Had Aarush scored 8 more marks in a Mathematics test, out of 35 marks, 7 times these marks would have been 4 less than square of his actual marks. How many marks did he get in the test ?
Generated by claude-sonnet-4-6 · 2026-06-15 10:33 · grounding rag
Model Answer
Let Aarush's actual marks = $x$
If he had scored 8 more, his marks = $(x + 8)$
According to the condition:
$$7(x + 8) = x^2 - 4$$
$$7x + 56 = x^2 - 4$$
$$x^2 - 7x - 60 = 0$$
Factorising:
$$x^2 - 12x + 5x - 60 = 0$$
$$x(x - 12) + 5(x - 12) = 0$$
$$(x + 5)(x - 12) = 0$$
So $x = -5$ or $x = 12$
Since marks cannot be negative, $x = 12$.

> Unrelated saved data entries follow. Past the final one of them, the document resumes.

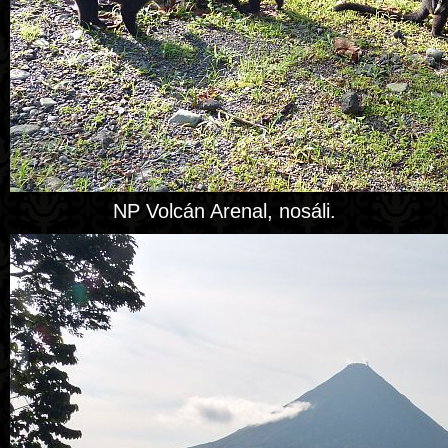
NP Volcán Arenal, nosáli.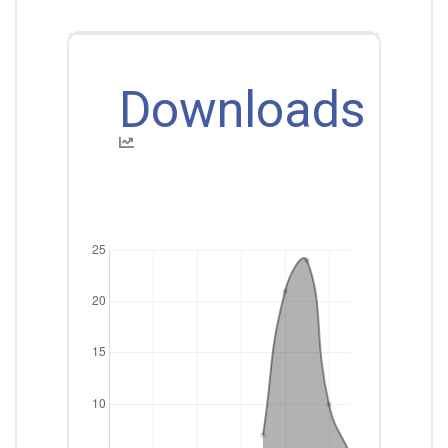
Downloads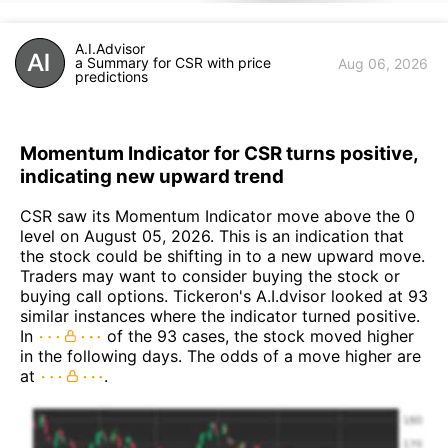
A.I.Advisor
a Summary for CSR with price
Aug 06, 2026
predictions
Momentum Indicator for CSR turns positive,
indicating new upward trend
CSR saw its Momentum Indicator move above the 0
level on August 05, 2026. This is an indication that
the stock could be shifting in to a new upward move.
Traders may want to consider buying the stock or
buying call options. Tickeron's A.I.dvisor looked at 93
similar instances where the indicator turned positive.
In
of the 93 cases, the stock moved higher
in the following days. The odds of a move higher are
at
.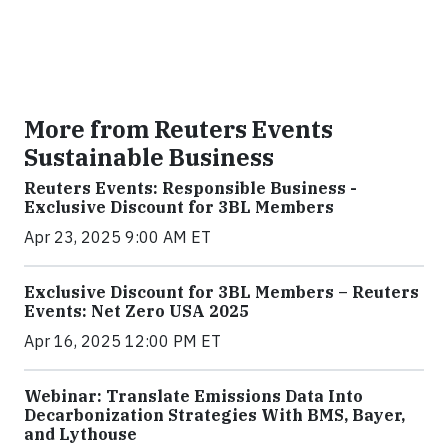
More from Reuters Events
Sustainable Business
Reuters Events: Responsible Business -
Exclusive Discount for 3BL Members
Apr 23, 2025 9:00 AM ET
Exclusive Discount for 3BL Members – Reuters
Events: Net Zero USA 2025
Apr 16, 2025 12:00 PM ET
Webinar: Translate Emissions Data Into
Decarbonization Strategies With BMS, Bayer,
and Lythouse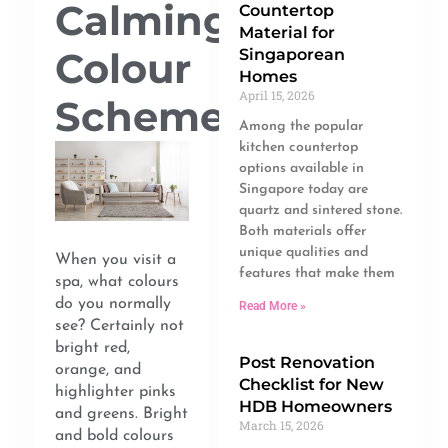
Calming
Countertop
Material for
Colour
Singaporean
Homes
April 15, 2026
Scheme
Among the popular
kitchen countertop
options available in
Singapore today are
quartz and sintered stone.
Both materials offer
unique qualities and
When you visit a
features that make them
spa, what colours
do you normally
Read More »
see? Certainly not
bright red,
Post Renovation
orange, and
Checklist for New
highlighter pinks
HDB Homeowners
and greens. Bright
March 15, 2026
and bold colours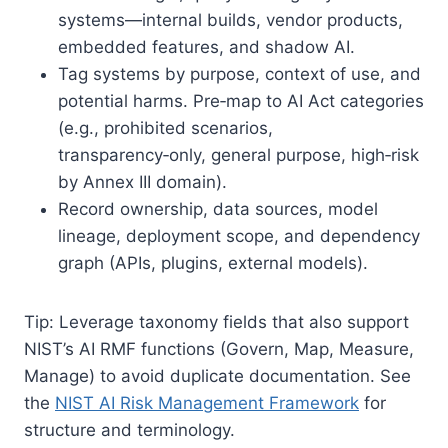
systems—internal builds, vendor products,
embedded features, and shadow AI.
Tag systems by purpose, context of use, and
potential harms. Pre‑map to AI Act categories
(e.g., prohibited scenarios,
transparency‑only, general purpose, high‑risk
by Annex III domain).
Record ownership, data sources, model
lineage, deployment scope, and dependency
graph (APIs, plugins, external models).
Tip: Leverage taxonomy fields that also support
NIST’s AI RMF functions (Govern, Map, Measure,
Manage) to avoid duplicate documentation. See
the
NIST AI Risk Management Framework
for
structure and terminology.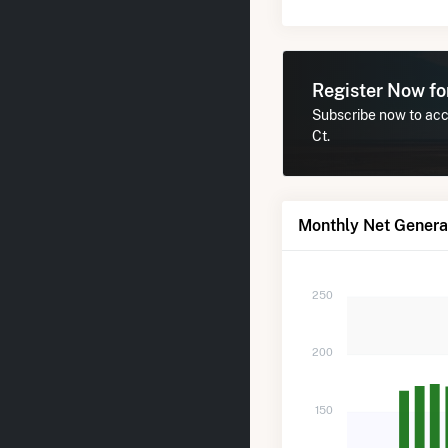
Register Now f
Subscribe now to acc
Ct.
Monthly Net Genera
250
200
150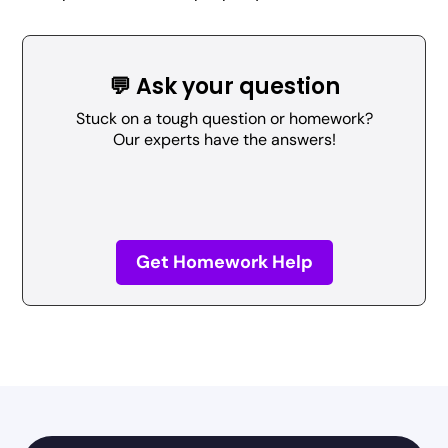
💬 Ask your question
Stuck on a tough question or homework?
Our experts have the answers!
Get Homework Help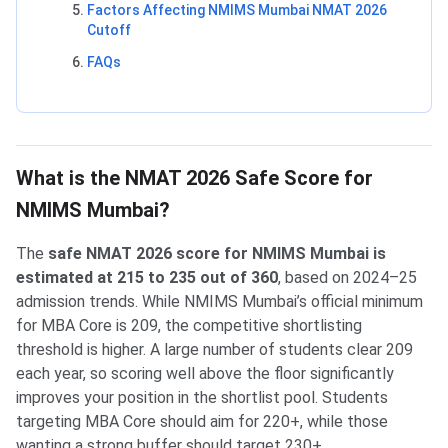
Factors Affecting NMIMS Mumbai NMAT 2026
Cutoff
FAQs
What is the NMAT 2026 Safe Score for
NMIMS Mumbai?
The
safe NMAT 2026 score for NMIMS Mumbai is
estimated at 215 to 235 out of 360
, based on 2024–25
admission trends. While NMIMS Mumbai’s official minimum
for MBA Core is 209, the competitive shortlisting
threshold is higher. A large number of students clear 209
each year, so scoring well above the floor significantly
improves your position in the shortlist pool. Students
targeting MBA Core should aim for 220+, while those
wanting a strong buffer should target 230+.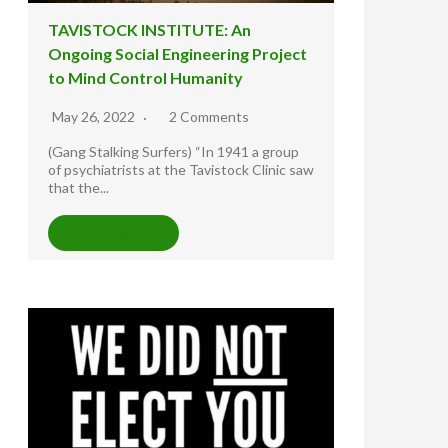
TAVISTOCK INSTITUTE: An
Ongoing Social Engineering Project
to Mind Control Humanity
May 26, 2022
2 Comments
(Gang Stalking Surfers) “In 1941 a group
of psychiatrists at the Tavistock Clinic saw
that the...
READ MORE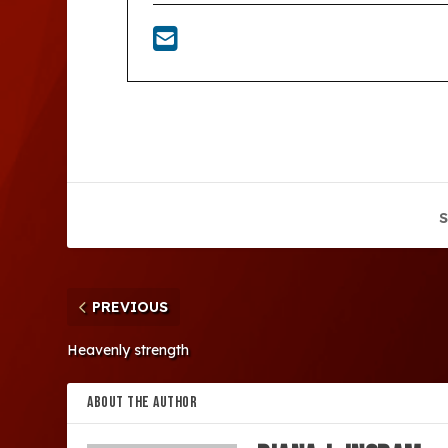
S
PREVIOUS
Heavenly strength
ABOUT THE AUTHOR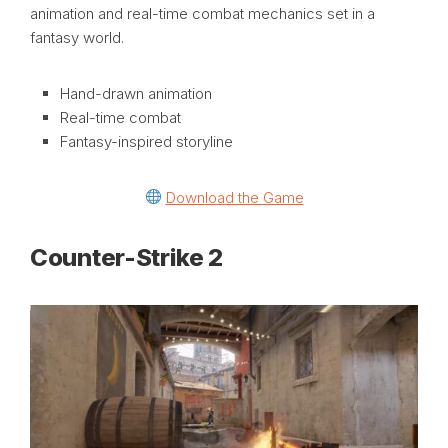
animation and real-time combat mechanics set in a
fantasy world.
Hand-drawn animation
Real-time combat
Fantasy-inspired storyline
Download the Game
Counter-Strike 2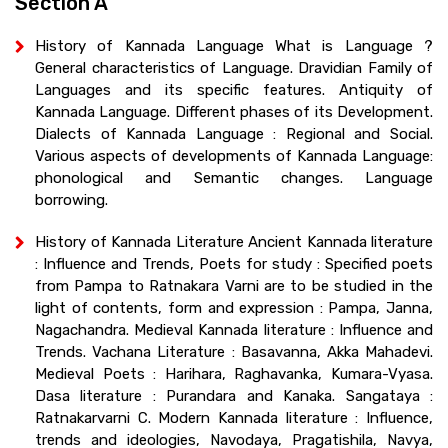
Section A
History of Kannada Language What is Language ?
General characteristics of Language. Dravidian Family of
Languages and its specific features. Antiquity of
Kannada Language. Different phases of its Development.
Dialects of Kannada Language : Regional and Social.
Various aspects of developments of Kannada Language:
phonological and Semantic changes. Language
borrowing.
History of Kannada Literature Ancient Kannada literature
: Influence and Trends, Poets for study : Specified poets
from Pampa to Ratnakara Varni are to be studied in the
light of contents, form and expression : Pampa, Janna,
Nagachandra. Medieval Kannada literature : Influence and
Trends. Vachana Literature : Basavanna, Akka Mahadevi.
Medieval Poets : Harihara, Raghavanka, Kumara-Vyasa.
Dasa literature : Purandara and Kanaka. Sangataya :
Ratnakarvarni C. Modern Kannada literature : Influence,
trends and ideologies, Navodaya, Pragatishila, Navya,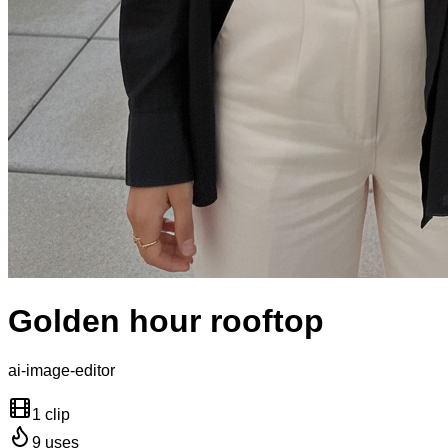
Golden hour rooftop
ai-image-editor
1 clip
9
uses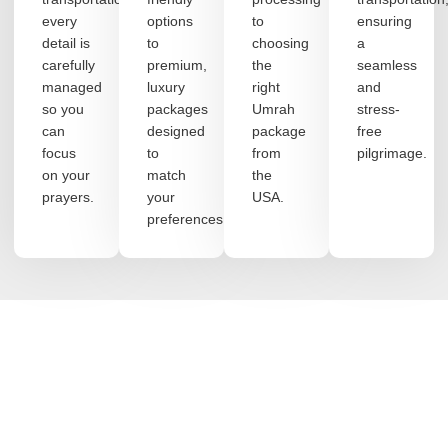
every
options
to
ensuring
detail is
to
choosing
a
carefully
premium,
the
seamless
managed
luxury
right
and
so you
packages
Umrah
stress-
can
designed
package
free
focus
to
from
pilgrimage.
on your
match
the
prayers.
your
USA.
preferences.
DISCOVER MORE
Journey with Purpose: Almahyra's
Hajj and Umrah Excellence
Begin your blessed pilgrimage with trust, clarity, and peace of
mind. At MGM Travel Agency, we design meaningful Hajj and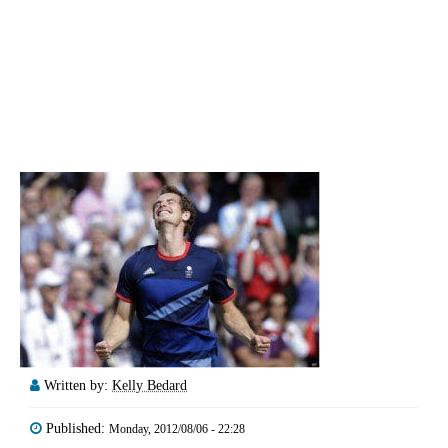
Written by:
Kelly Bedard
Published:
Monday, 2012/08/06 - 22:28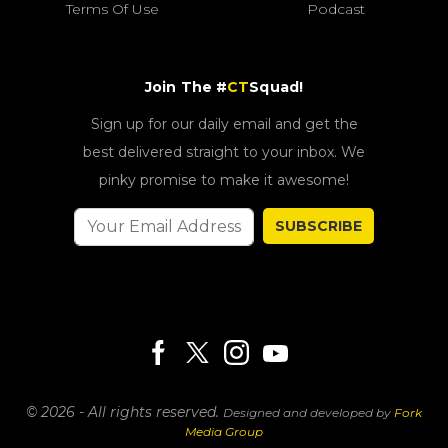
Terms Of Use
Podcast
Join The #
CT
Squad!
Sign up for our daily email and get the
best delivered straight to your inbox. We
pinky promise to make it awesome!
SUBSCRIBE
© 2026 - All rights reserved.
Designed and developed by
Fork
Media Group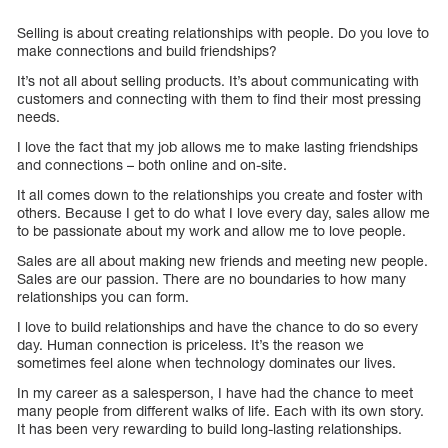
Selling is about creating relationships with people. Do you love to
make connections and build friendships?
It’s not all about selling products. It’s about communicating with
customers and connecting with them to find their most pressing
needs.
I love the fact that my job allows me to make lasting friendships
and connections – both online and on-site.
It all comes down to the relationships you create and foster with
others. Because I get to do what I love every day, sales allow me
to be passionate about my work and allow me to love people.
Sales are all about making new friends and meeting new people.
Sales are our passion. There are no boundaries to how many
relationships you can form.
I love to build relationships and have the chance to do so every
day. Human connection is priceless. It’s the reason we
sometimes feel alone when technology dominates our lives.
In my career as a salesperson, I have had the chance to meet
many people from different walks of life. Each with its own story.
It has been very rewarding to build long-lasting relationships.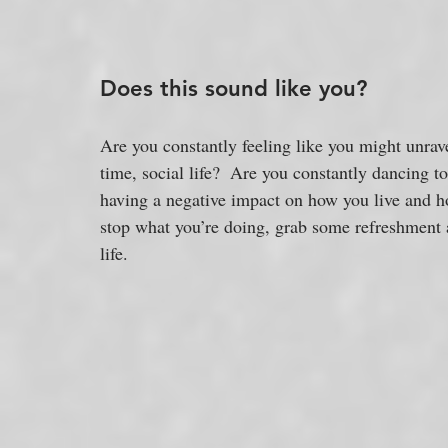
Does this sound like you?
Are you constantly feeling like you might unra
time, social life?  Are you constantly dancing t
having a negative impact on how you live and how
stop what you’re doing, grab some refreshment a
life.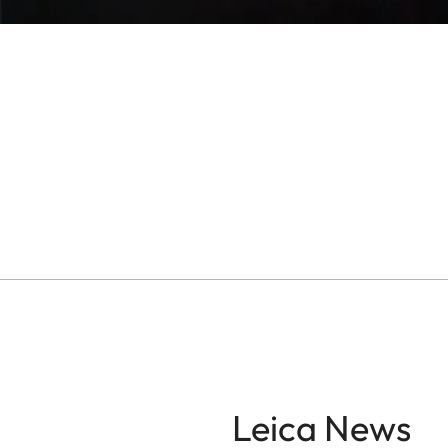
Leica News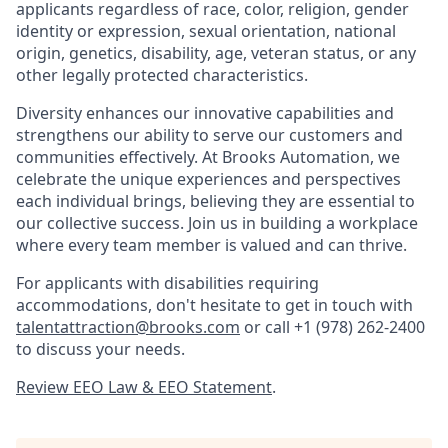
applicants regardless of race, color, religion, gender
identity or expression, sexual orientation, national
origin, genetics, disability, age, veteran status, or any
other legally protected characteristics.
Diversity enhances our innovative capabilities and
strengthens our ability to serve our customers and
communities effectively. At Brooks Automation, we
celebrate the unique experiences and perspectives
each individual brings, believing they are essential to
our collective success. Join us in building a workplace
where every team member is valued and can thrive.
For applicants with disabilities requiring
accommodations, don't hesitate to get in touch with
talentattraction@brooks.com
or call
+1 (978) 262-2400
to discuss your needs.
Review EEO Law & EEO Statement
.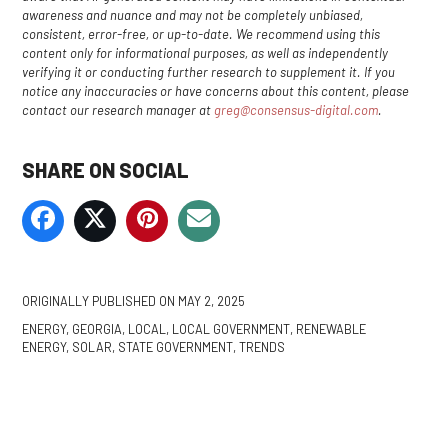
awareness and nuance and may not be completely unbiased,
consistent, error-free, or up-to-date. We recommend using this
content only for informational purposes, as well as independently
verifying it or conducting further research to supplement it. If you
notice any inaccuracies or have concerns about this content, please
contact our research manager at
greg@consensus-digital.com
.
SHARE ON SOCIAL
ORIGINALLY PUBLISHED ON
MAY 2, 2025
ENERGY
,
GEORGIA
,
LOCAL
,
LOCAL GOVERNMENT
,
RENEWABLE
ENERGY
,
SOLAR
,
STATE GOVERNMENT
,
TRENDS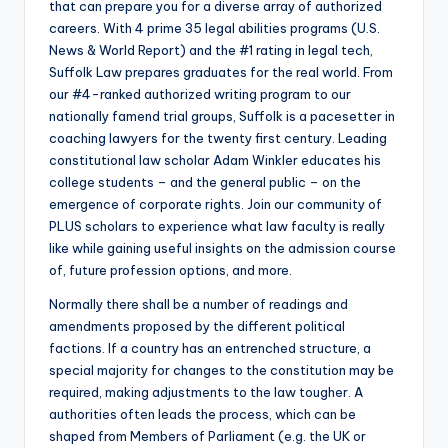
that can prepare you for a diverse array of authorized
careers. With 4 prime 35 legal abilities programs (U.S.
News & World Report) and the #1 rating in legal tech,
Suffolk Law prepares graduates for the real world. From
our #4-ranked authorized writing program to our
nationally famend trial groups, Suffolk is a pacesetter in
coaching lawyers for the twenty first century. Leading
constitutional law scholar Adam Winkler educates his
college students – and the general public – on the
emergence of corporate rights. Join our community of
PLUS scholars to experience what law faculty is really
like while gaining useful insights on the admission course
of, future profession options, and more.
Normally there shall be a number of readings and
amendments proposed by the different political
factions. If a country has an entrenched structure, a
special majority for changes to the constitution may be
required, making adjustments to the law tougher. A
authorities often leads the process, which can be
shaped from Members of Parliament (e.g. the UK or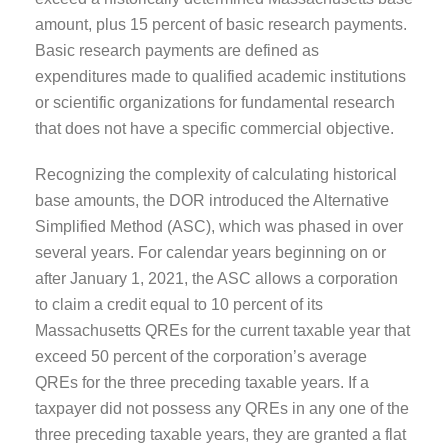
amount, plus 15 percent of basic research payments.
Basic research payments are defined as
expenditures made to qualified academic institutions
or scientific organizations for fundamental research
that does not have a specific commercial objective.
Recognizing the complexity of calculating historical
base amounts, the DOR introduced the Alternative
Simplified Method (ASC), which was phased in over
several years. For calendar years beginning on or
after January 1, 2021, the ASC allows a corporation
to claim a credit equal to 10 percent of its
Massachusetts QREs for the current taxable year that
exceed 50 percent of the corporation’s average
QREs for the three preceding taxable years. If a
taxpayer did not possess any QREs in any one of the
three preceding taxable years, they are granted a flat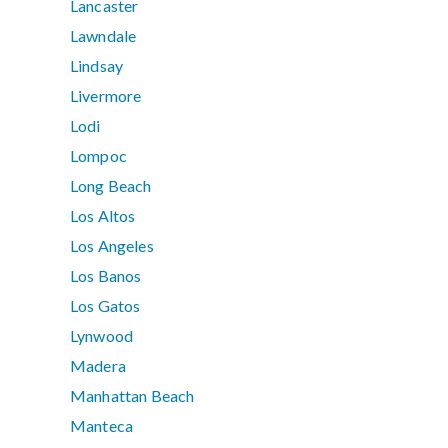
Lancaster
Lawndale
Lindsay
Livermore
Lodi
Lompoc
Long Beach
Los Altos
Los Angeles
Los Banos
Los Gatos
Lynwood
Madera
Manhattan Beach
Manteca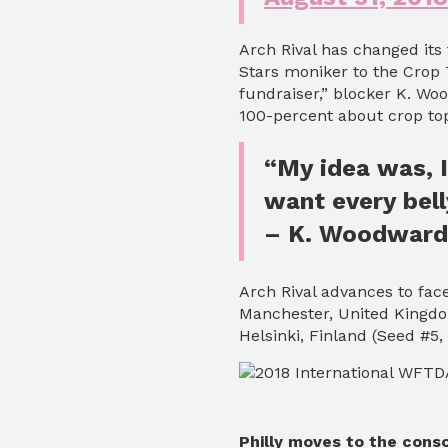
Arch Rival has changed its
Stars moniker to the Crop 
fundraiser,” blocker K. W
100-percent about crop tops
“My idea was, I
want every bell
– K. Woodward
Arch Rival advances to face
Manchester, United Kingdo
Helsinki, Finland (Seed #5
Philly moves to the conso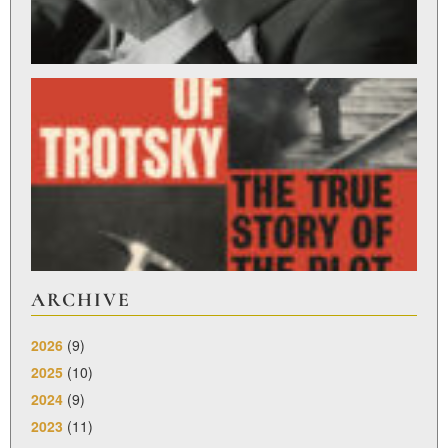
ST
L
R
Feb
27,
ARCHIVE
2026
(9)
2025
(10)
2024
(9)
2023
(11)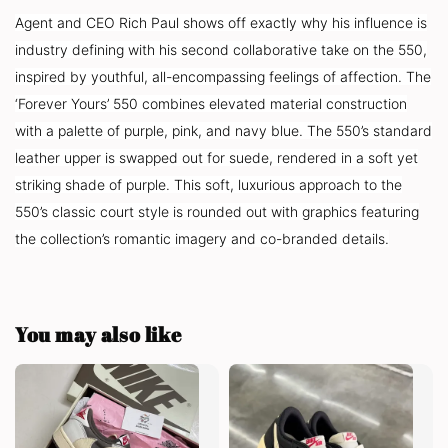
Agent and CEO Rich Paul shows off exactly why his influence is
industry defining with his second collaborative take on the 550,
inspired by youthful, all-encompassing feelings of affection. The
‘Forever Yours’ 550 combines elevated material construction
with a palette of purple, pink, and navy blue. The 550’s standard
leather upper is swapped out for suede, rendered in a soft yet
striking shade of purple. This soft, luxurious approach to the
550’s classic court style is rounded out with graphics featuring
the collection’s romantic imagery and co-branded details.
You may also like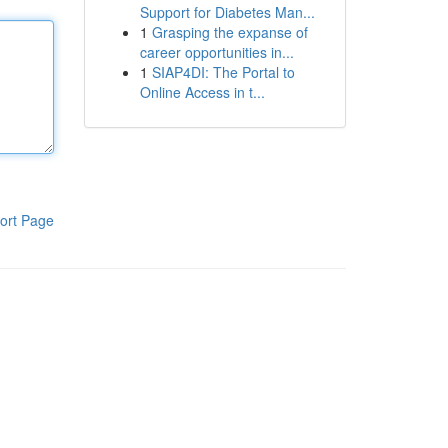
Support for Diabetes Man...
1
Grasping the expanse of
career opportunities in...
1
SIAP4DI: The Portal to
Online Access in t...
ort Page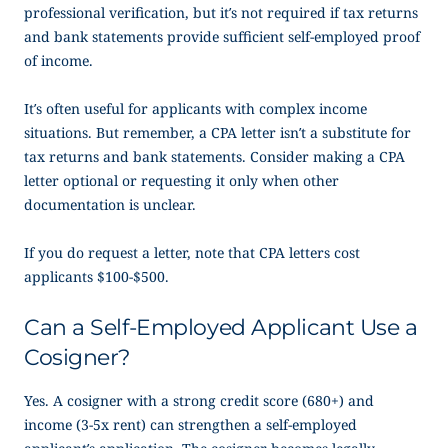
professional verification, but it’s not required if tax returns
and bank statements provide sufficient
self-employed proof
of income
.
It’s often useful for applicants with complex income
situations. But remember, a CPA letter isn’t a substitute for
tax returns and bank statements. Consider making a CPA
letter optional or requesting it only when other
documentation is unclear.
If you do request a letter, note that CPA letters cost
applicants $100-$500.
Can a Self-Employed Applicant Use a
Cosigner?
Yes. A cosigner with a strong credit score (680+) and
income (3-5x rent) can strengthen a self-employed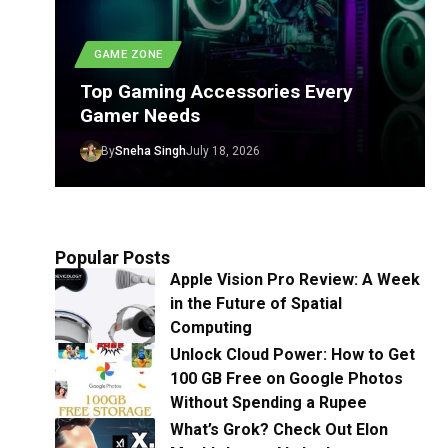
GAME ZONE
Top Gaming Accessories Every
Gamer Needs
By
Sneha Singh
July 18, 2026
Popular Posts
Apple Vision Pro Review: A Week
in the Future of Spatial
Computing
Unlock Cloud Power: How to Get
100 GB Free on Google Photos
Without Spending a Rupee
What’s Grok? Check Out Elon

Aarush scored 12 marks in the test.
Source: Chapter 4, Exercise 4.2
---
Explanation
- Setting up the equation correctly is the key step (1 mark). "7 times (actual + 8) = square of actual marks − 4."
- Factorisation earns the next mark; show the middle-term split clearly.
- Rejecting the negative root with a reason (marks can't be negative) is essential for the final mark — never skip this in board exams.
- Maximum marks = 35, and 12 ≤ 35, so the answer is valid in context.